■ **Extrait du document**:
*-*-*
Le tour de passe-passe politico-médiatique est connu : on colle une étiquette sur un phénomène ou un personnage, et l’on prétend que cela suffit à le définir, à l’expliquer et, souvent, à le condamner. « Populisme » recouvre ainsi toutes sortes de comportements individuels et de manifestations collectives associées aux « heures sombres » et aux restes « nauséabonds » du siècle passé.
C’est ainsi que l’on masque les fils nombreux et visibles qui relient les causes aux conséquences dans les sociétés régentées par les tenants du libéralisme économique. Partout, la violence des prétendues « thérapies de choc » a provoqué des désastres suivis, à plus ou moins court terme, de réactions populaires. Tel est encore le constat qui résulte aujourd’hui de la situation dans trois pays très différents.
Au Chili, sous l’égide de Pinochet, les disciples de Milton Friedman ont pu appliquer un programme de privatisations, de baisse des dépenses sociales et de chômage de masse grâce à un système de terreur. Le retour de la démocratie n’a pas été suivi d’une politique de reconstruction économique et sociale puisque le peuple chilien continue de subir le système des retraites par capitalisation, le surendettement, la pauvreté massive et la domination d’une caste richissime. Après bien d’autres augmentations, celle du ticket de métro a provoqué une révolte populaire sauvagement réprimée mais qui commence de produire des résultats positifs puisque la Constitution en vigueur depuis la dictature va être abrogée.
*-*-*
■ **Matériel fourni**:
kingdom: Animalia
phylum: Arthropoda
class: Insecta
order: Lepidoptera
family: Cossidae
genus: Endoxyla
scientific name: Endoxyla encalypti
*-*-*
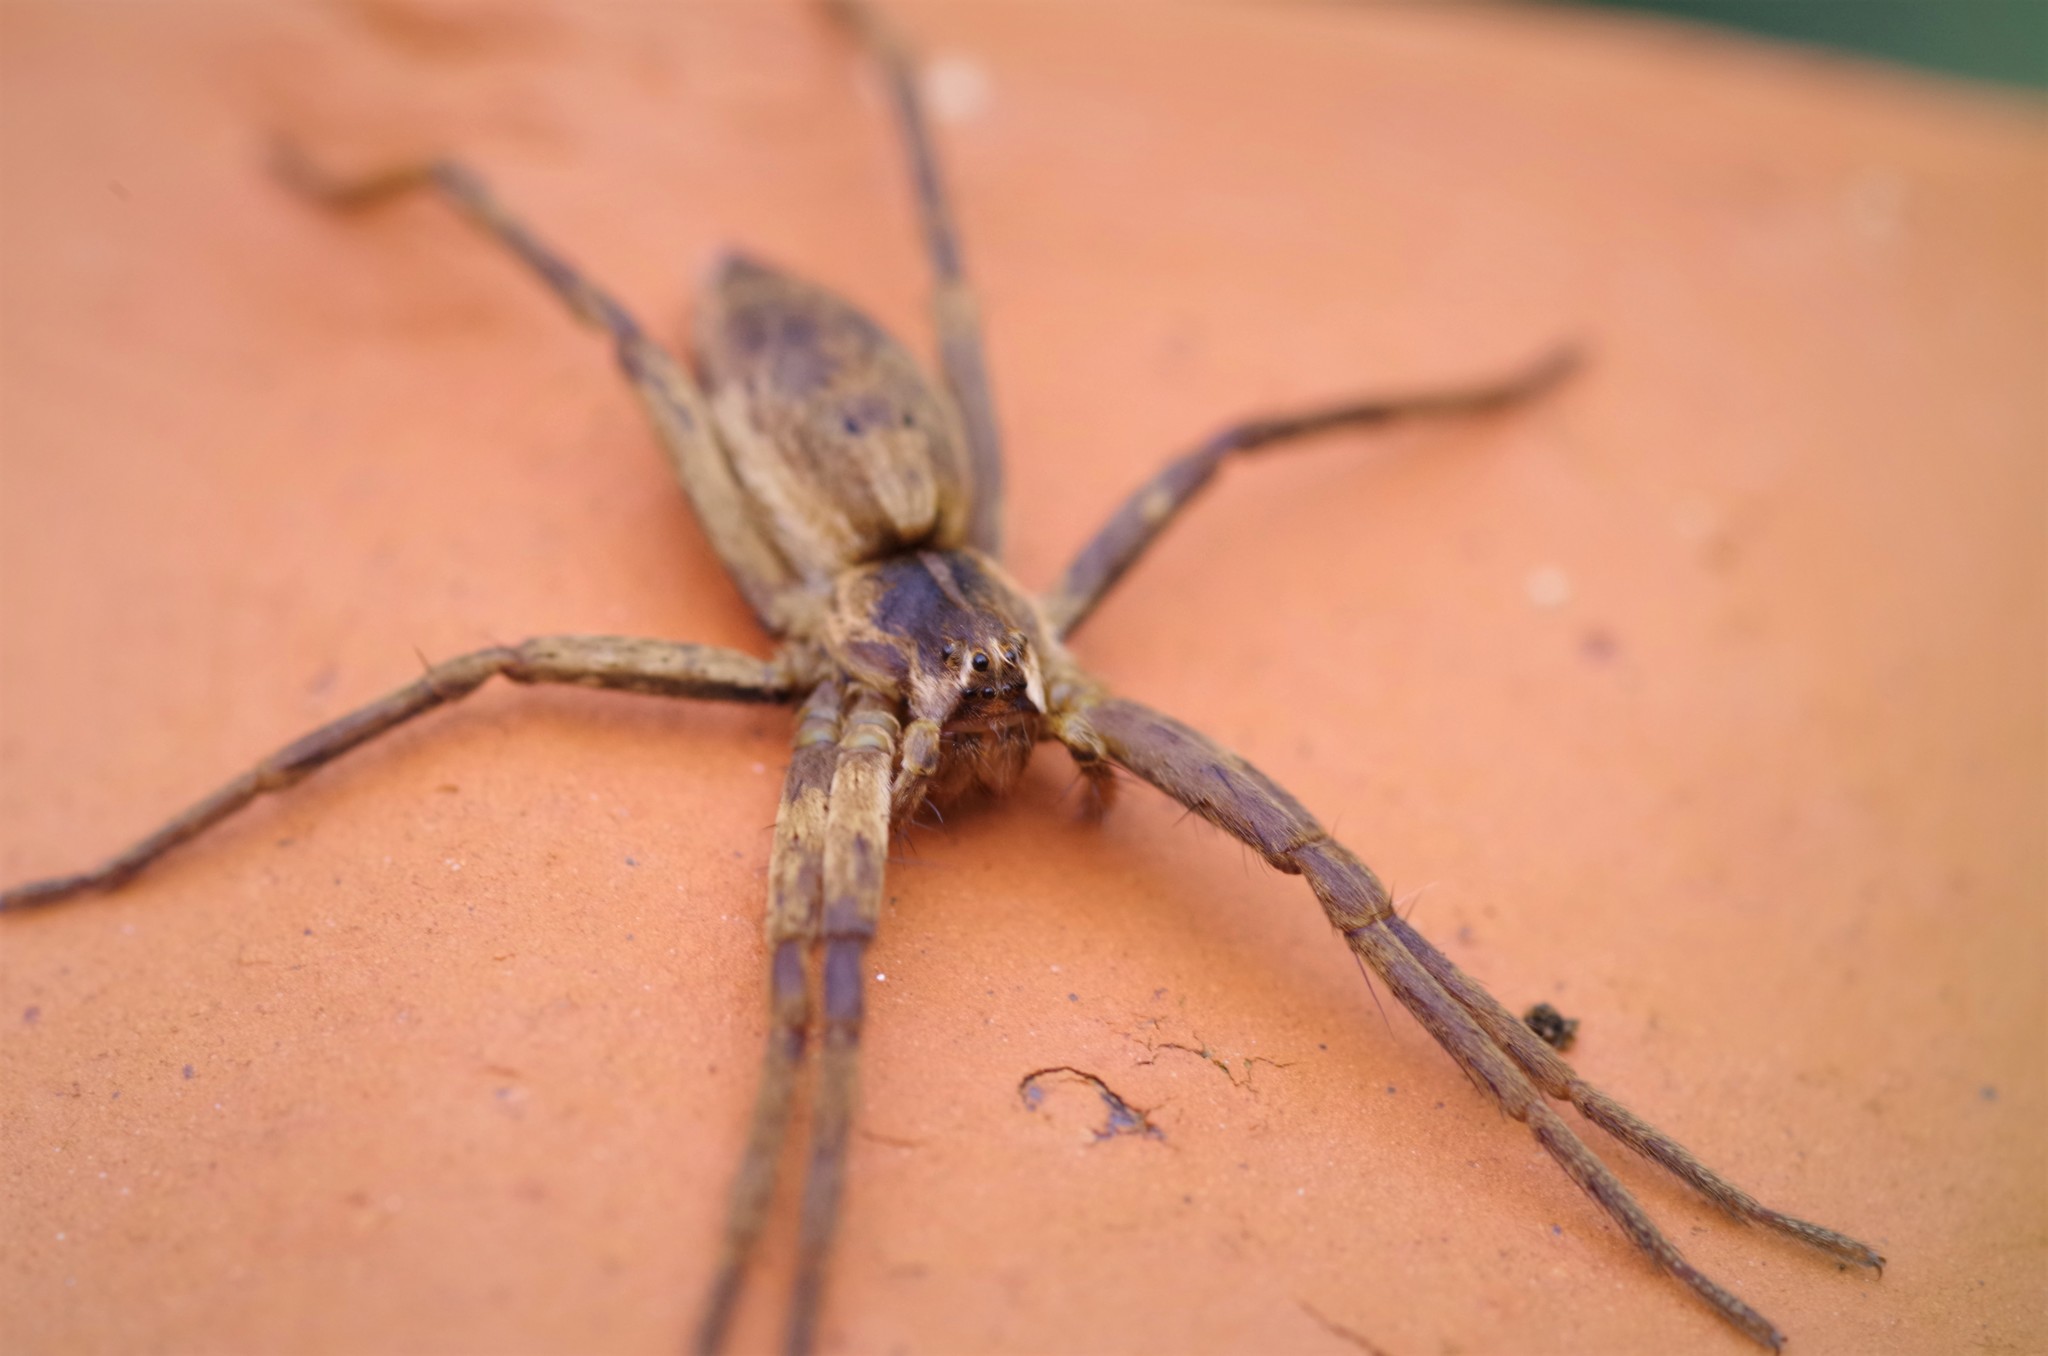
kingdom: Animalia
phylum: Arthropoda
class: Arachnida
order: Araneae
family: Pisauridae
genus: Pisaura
*-*-*
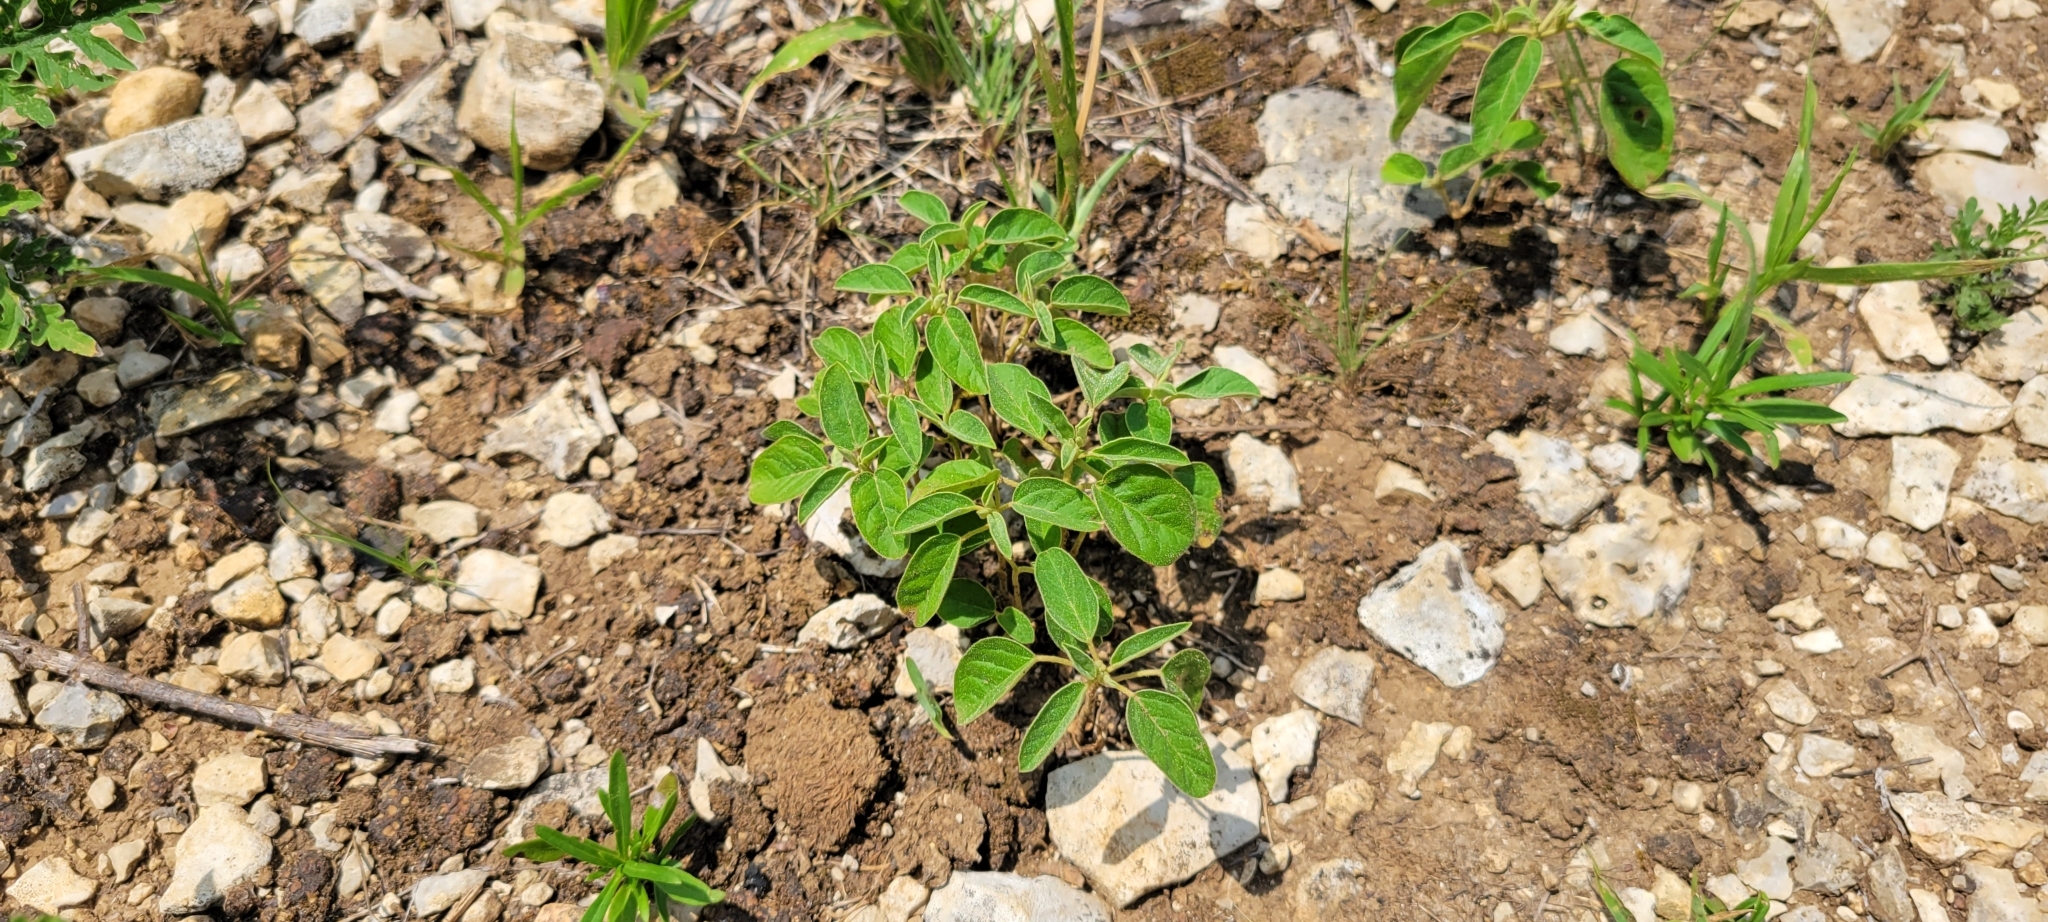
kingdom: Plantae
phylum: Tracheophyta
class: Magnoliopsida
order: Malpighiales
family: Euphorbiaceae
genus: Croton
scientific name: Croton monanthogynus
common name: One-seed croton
*-*-*
■ **Défis proposés**:
• a. Selon l'extrait, quelle augmentation a provoqué la révolte populaire au Chili ?
• b. Résumez l'extrait en deux phrases.

■ **Corrigé de l'exercice**:
• a. L'augmentation du ticket de métro.

• b. L'étiquette de « populisme » sert à masquer les liens entre les politiques du libéralisme économique et leurs conséquences, les « thérapies de choc » ayant partout provoqué des désastres suivis de réactions populaires. Au Chili, le programme de privatisations, de baisse des dépenses sociales et de chômage de masse imposé sous Pinochet pèse encore sur le peuple après le retour de la démocratie, et une révolte contre la hausse du ticket de métro, sauvagement réprimée, va conduire à l'abrogation de la Constitution héritée de la dictature.